Introduction

In the last chapter we explored various ways of specifying the composition of a molecular system. Many of these representations contained not only information about the number and type of atoms in the system but also the atoms' coordinates, which are an essential element for most molecular simulation studies. Given the nature of the system's atoms and their coordinates the molecular structure of the system is known and it is possible to deduce information about the system's physical properties and its chemistry. The generation of sets of coordinates for particular systems is the major goal of a number of important experimental techniques, including X-ray crystallography and NMR spectroscopy, and there are data banks, such as the PDB and the Cambridge Structural Database (CSD), that act as repositories for the coordinate sets of molecular systems obtained by such methods.

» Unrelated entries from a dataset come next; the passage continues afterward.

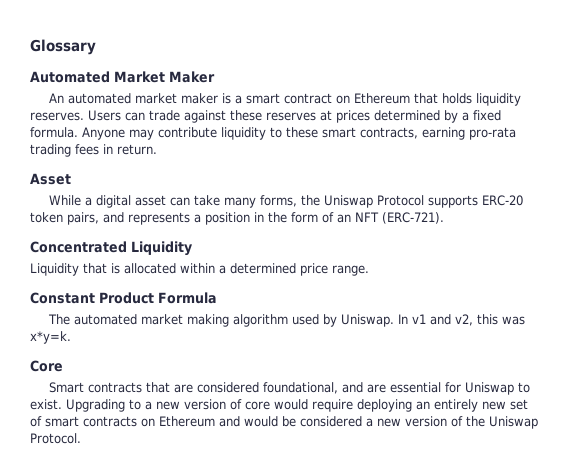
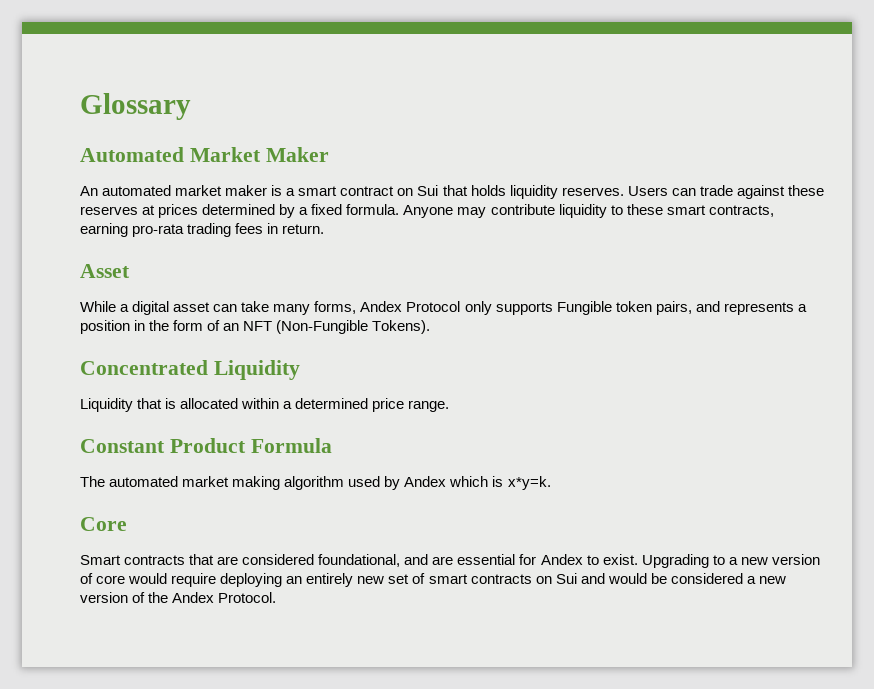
[353,93,410,104] Ethereum -> [417,185,439,196] Sui
[300,195,523,208] the Uniswap Protocol supports ERC-20 -> [360,301,612,315] Andex Protocol only supports Fungible
[382,212,444,224] (ERC-721). -> [276,320,431,334] (Non-Fungible Tokens).
[340,314,525,327] Uniswap. In v1 and v2, this was -> [404,476,504,487] Andex which is
[464,382,514,395] Uniswap -> [540,554,583,565] Andex
[159,416,215,427] Ethereum -> [555,573,577,584] Sui
[489,416,538,429] Uniswap -> [172,592,215,603] Andex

There are several alternative coordinate systems that can be used to define the atom positions. For the most part in this book, Cartesian coordinates are employed. These give the absolute position of an atom in three-dimensional space in terms of its x, y and z coordinates. Other schemes include crystallographic coordinates in which the atom positions are given in a coordinate system that is based upon the crystallographic symmetry of the system and internal coordinates that define the position of an atom by its position relative to a number of other atoms (usually three).

The aim of this chapter is to describe the various ways in which coordinates can be analysed and manipulated. Because numerous analyses can be performed on a set of coordinates, only a sampling of some of the more common ones will be covered here.